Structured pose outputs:

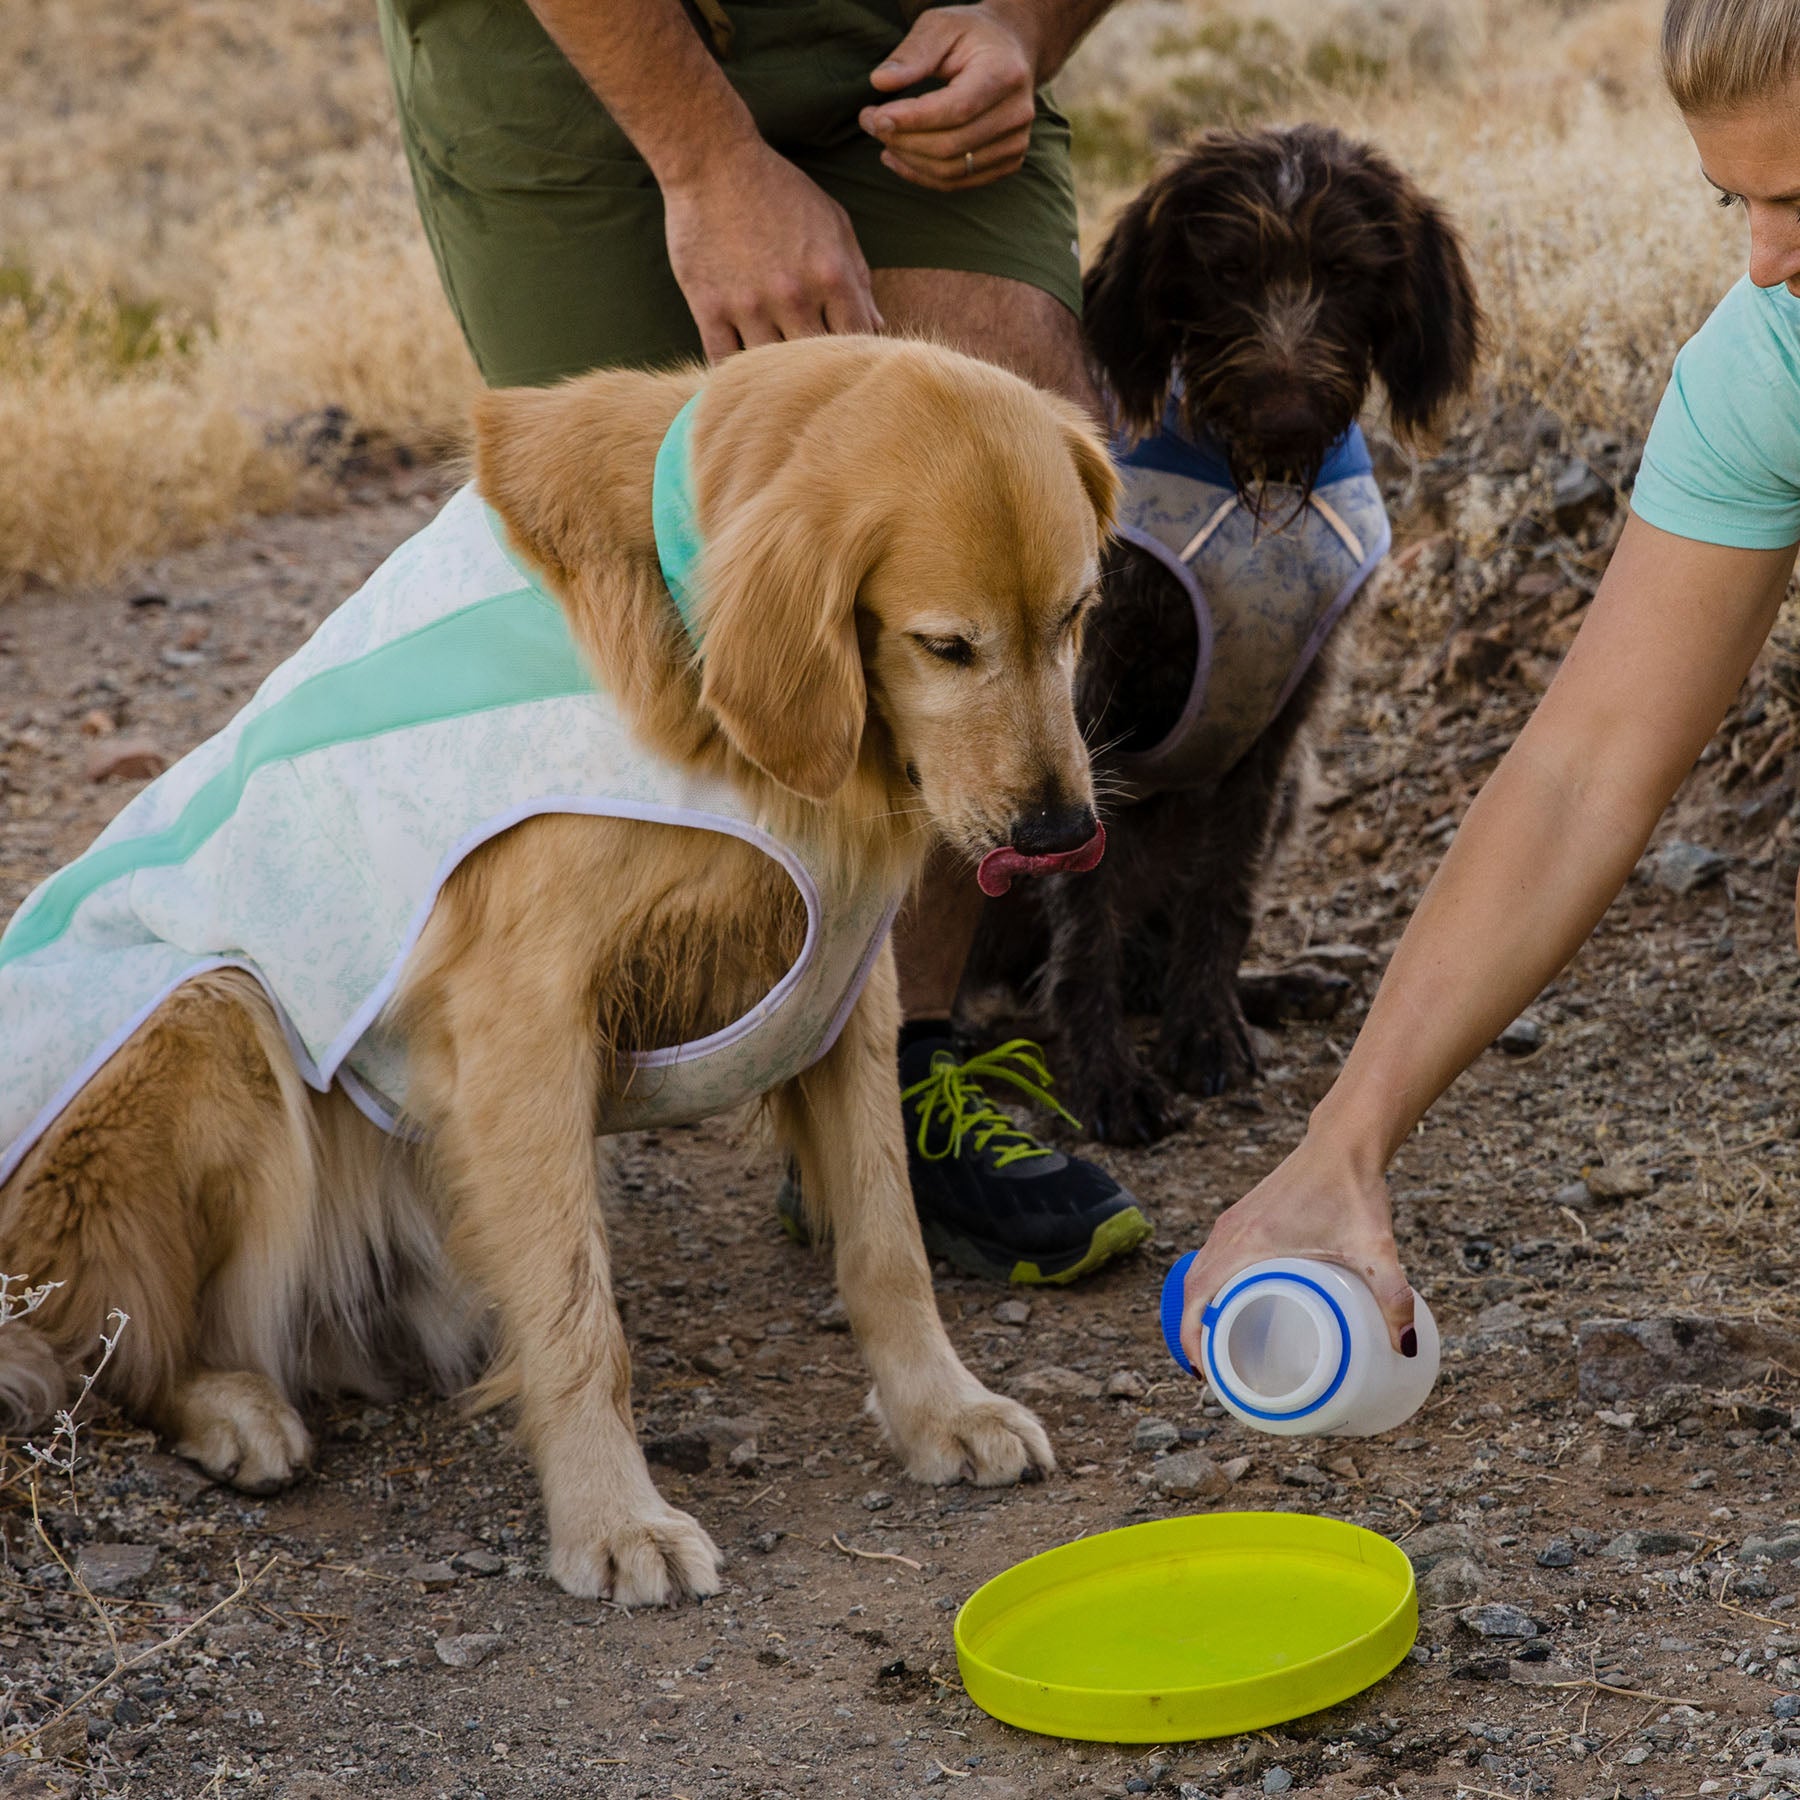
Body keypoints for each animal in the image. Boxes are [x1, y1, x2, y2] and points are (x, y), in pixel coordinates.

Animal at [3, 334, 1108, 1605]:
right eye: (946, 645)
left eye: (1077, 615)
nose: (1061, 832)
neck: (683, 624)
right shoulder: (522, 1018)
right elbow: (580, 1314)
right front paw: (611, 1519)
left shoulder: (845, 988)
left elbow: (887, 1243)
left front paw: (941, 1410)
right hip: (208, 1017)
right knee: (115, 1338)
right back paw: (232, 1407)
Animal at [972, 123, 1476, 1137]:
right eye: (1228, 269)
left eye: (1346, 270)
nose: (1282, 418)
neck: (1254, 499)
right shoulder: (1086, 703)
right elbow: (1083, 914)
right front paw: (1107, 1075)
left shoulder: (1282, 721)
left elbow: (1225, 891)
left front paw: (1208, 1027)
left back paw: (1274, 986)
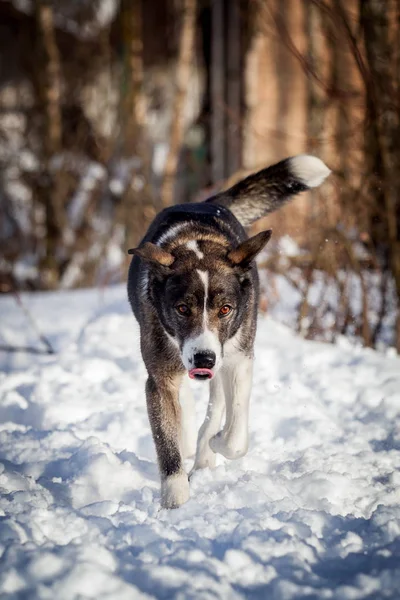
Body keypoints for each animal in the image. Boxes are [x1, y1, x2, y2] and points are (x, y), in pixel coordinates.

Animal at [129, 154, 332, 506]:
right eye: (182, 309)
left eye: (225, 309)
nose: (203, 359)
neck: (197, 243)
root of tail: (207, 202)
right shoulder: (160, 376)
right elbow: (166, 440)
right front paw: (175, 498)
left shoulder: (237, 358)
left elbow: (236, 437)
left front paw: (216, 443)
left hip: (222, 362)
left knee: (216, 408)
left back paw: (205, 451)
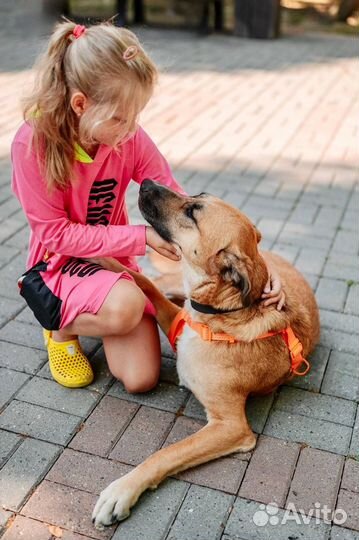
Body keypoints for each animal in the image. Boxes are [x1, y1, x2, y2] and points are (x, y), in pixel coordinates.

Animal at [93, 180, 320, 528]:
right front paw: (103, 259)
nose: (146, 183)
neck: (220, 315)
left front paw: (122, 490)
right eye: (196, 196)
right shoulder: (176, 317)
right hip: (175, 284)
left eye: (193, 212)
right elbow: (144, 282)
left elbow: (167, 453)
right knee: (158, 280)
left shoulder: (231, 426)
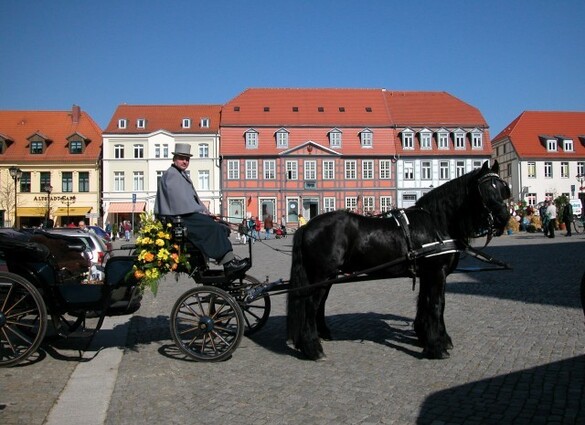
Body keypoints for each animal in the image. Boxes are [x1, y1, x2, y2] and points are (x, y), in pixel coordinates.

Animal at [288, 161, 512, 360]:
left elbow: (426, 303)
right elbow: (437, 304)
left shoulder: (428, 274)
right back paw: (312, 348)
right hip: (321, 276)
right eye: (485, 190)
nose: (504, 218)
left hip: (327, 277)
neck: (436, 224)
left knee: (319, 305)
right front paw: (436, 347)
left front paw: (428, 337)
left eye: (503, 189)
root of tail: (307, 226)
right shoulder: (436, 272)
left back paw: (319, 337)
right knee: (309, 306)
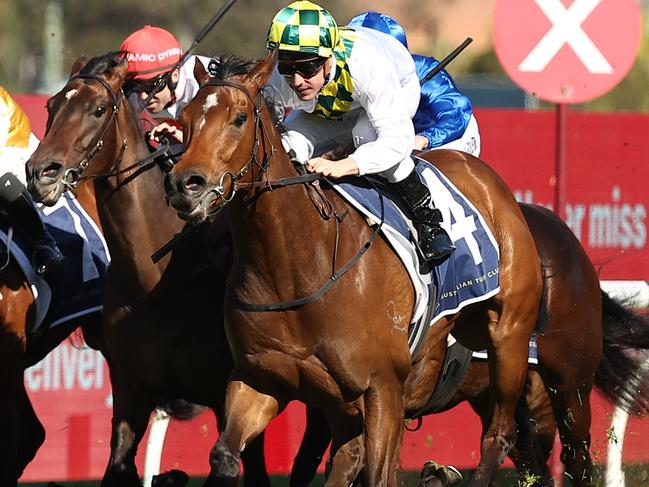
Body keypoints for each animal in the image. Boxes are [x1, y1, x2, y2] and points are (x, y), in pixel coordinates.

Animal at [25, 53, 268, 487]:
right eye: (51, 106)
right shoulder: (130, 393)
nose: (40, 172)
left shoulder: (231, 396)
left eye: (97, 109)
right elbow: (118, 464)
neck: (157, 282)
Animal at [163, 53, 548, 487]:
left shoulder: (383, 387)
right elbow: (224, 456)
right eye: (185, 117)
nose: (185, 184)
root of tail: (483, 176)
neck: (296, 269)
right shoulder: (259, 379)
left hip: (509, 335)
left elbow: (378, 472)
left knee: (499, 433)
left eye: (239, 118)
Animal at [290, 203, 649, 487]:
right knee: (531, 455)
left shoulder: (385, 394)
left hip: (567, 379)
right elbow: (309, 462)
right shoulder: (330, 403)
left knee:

Task prompt: The copy you return must match the records above exactly, minus any images.

Task solution:
Body keypoints for each animal in the image. Boxes are [x1, y1, x2, y2] and points are (x, y), in pixel coordinates.

Animal at [3, 334, 1108, 1605]:
right eye: (946, 645)
left eye: (1077, 615)
nose: (1061, 832)
neck: (683, 624)
right shoulder: (522, 1018)
right elbow: (580, 1314)
right front paw: (611, 1519)
left shoulder: (845, 988)
left elbow: (887, 1243)
left front paw: (941, 1410)
right hip: (208, 1017)
right knee: (115, 1338)
right back paw: (232, 1407)
Animal at [972, 123, 1476, 1137]:
right eye: (1228, 269)
left eye: (1346, 270)
nose: (1282, 418)
neck: (1254, 499)
right shoulder: (1086, 703)
right elbow: (1083, 914)
right front paw: (1107, 1075)
left shoulder: (1282, 721)
left elbow: (1225, 891)
left front paw: (1208, 1027)
left back paw: (1274, 986)
Body keypoints for each animal in the image. Boxes are [x1, y1, x2, y2] and points are (x, y), in pixel coordinates.

Animal at [129, 154, 332, 506]:
right eye: (182, 309)
left eye: (225, 309)
nose: (203, 359)
neck: (197, 243)
root of tail: (207, 202)
right shoulder: (160, 376)
right elbow: (166, 440)
right front paw: (175, 498)
left shoulder: (237, 358)
left elbow: (236, 437)
left front paw: (216, 443)
left hip: (222, 362)
left knee: (216, 408)
left back paw: (205, 451)
Body keypoints for each animal in the image. Boxes are [x1, y1, x2, y2] and points are (x, y), in pixel coordinates.

Animal at [93, 180, 320, 528]:
right front paw: (103, 259)
nose: (146, 183)
neck: (220, 315)
left front paw: (122, 490)
right eye: (196, 196)
right shoulder: (176, 317)
right hip: (175, 284)
left eye: (193, 212)
right elbow: (144, 282)
left elbow: (167, 453)
right knee: (158, 280)
left shoulder: (231, 426)
Body keypoints for each animal in the image. Boxes are [x1, y1, x2, y2] and points are (x, y), in pixel coordinates.

Animal at [288, 161, 512, 360]:
left elbow: (426, 303)
right elbow: (437, 304)
left shoulder: (428, 274)
right back paw: (312, 348)
right hip: (321, 276)
right eye: (485, 190)
nose: (504, 218)
left hip: (327, 277)
neck: (436, 224)
left knee: (319, 305)
right front paw: (436, 347)
left front paw: (428, 337)
left eye: (503, 189)
root of tail: (307, 226)
right shoulder: (436, 272)
left back paw: (319, 337)
right knee: (309, 306)
Body keypoints for each animal in the image. Boxes are [x1, y1, x2, y2] and points are (x, y), in pixel coordinates.

Animal at [25, 53, 268, 487]:
right eye: (51, 106)
right shoulder: (130, 393)
nose: (40, 172)
left shoulder: (231, 396)
left eye: (97, 109)
right elbow: (118, 464)
neck: (157, 282)
Animal at [163, 53, 548, 487]:
left shoulder: (383, 387)
right elbow: (224, 456)
right eye: (185, 117)
nose: (185, 184)
root of tail: (483, 176)
neck: (296, 269)
right shoulder: (259, 379)
left hip: (509, 335)
left elbow: (378, 472)
left knee: (499, 433)
left eye: (239, 118)
Animal at [290, 203, 649, 487]:
right knee: (531, 455)
left shoulder: (385, 394)
left hip: (567, 379)
right elbow: (309, 462)
right shoulder: (330, 403)
left knee:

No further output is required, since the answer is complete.